Klip się skończył. Artiom znów był w kadrze.
- Cóż, drodzy telewidzowie, otrzymaliśmy prawdziwie
erotyczne, albo nie, estetyczne przeżycie, a właściwie, co się
komu podoba. Nasza wspaniała Katia jest, jak zwykle, w
najwyższej formie. Pozostaje nam tylko życzyć jej, by na wiele,
wiele lat zachowała swoje kuszące kształty. A teraz z wysokiego
poziomu przenieśmy się na poziom jeszcze wyższy. Francuska
gwiazda filmowa, która przez wiele lat była światowym
symbolem seksu, w chwili obecnej skierowała nurt swojej
niezagospodarowanej miłości ku bezdomnym zwierzętom.
Kilka dni temu przyleciała do nas, do Rosji, żeby wkroczyć w
żywot biednego pieska, żyjącego na śmietniku w słynnym
mieście Zasrańsku, w obwodzie Rostowskim. Zapraszam na
nasz specjalny reportaż.
Twarz Artioma znowu została zastąpiona nagranym wcześniej
materiałem. Na tle złośliwego komentarza młodziutkiej
dziennikarki, mocno wymalowana staruszka karmiła
kawałeczkami wędliny wyliniałą, bezdomną psinę. Potem dama
profesjonalnie wyszczerzyła się do kamery i otuliwszy się
futrem z norek, pomachała rączką, następnie odjechała z kadru
dżipem, który udostępniły jej, razem z ochroną, miejscowe
władze.
- Proszę mi wybaczyć - Artiom pociągnął nosem i otarł
nieobecną łzę - to, co przed chwilą zobaczyliśmy, było tak
wzruszające, że mimo woli się rozpłakałem. Nie musimy się
niepokoić o los zasrańskiej psinki. A propos, gwiazda
światowego kina wielkodusznie podarowała jej swoje imię.
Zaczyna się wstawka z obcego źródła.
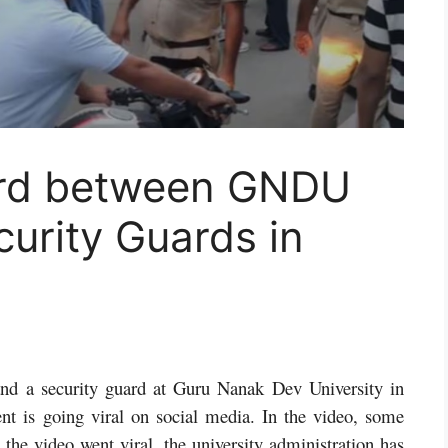
ard between GNDU
urity Guards in
and a security guard at Guru Nanak Dev University in
nt is going viral on social media. In the video, some
 the video went viral, the university administration has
Psinka nazywa się teraz Brigitte, i ze śmietnikiem pożegnała się
raz na zawsze.
Ponownie pociągnął nosem. W oczach znów miał łzy, ale tym
razem wcale nie ze wzruszenia. Czuł się tak rozbity, że z trudem
dociągnął do końca programu.
Po strasznym kryzysie, który wybuchł w końcu sierpnia,
widzowie byli bardzo zmęczeni roztaczanymi ponurymi
wizjami, debatami telewizyjnymi, w których mówiło się
wyłącznie o ważnych światowych problemach oraz o tym, że
załamały się ich nadzieje.
- Wszyscy musimy się wyluzować. Wyluzować, ale tak
naprawdę - przekonywał
Artiom tych urzędników telewizyjnych, którzy zdołali się
utrzymać na swoich stanowiskach.
Urzędnicy reagowali w różny sposób, jednym podobał się jego
projekt, inni sceptycznie wzruszali ramionami.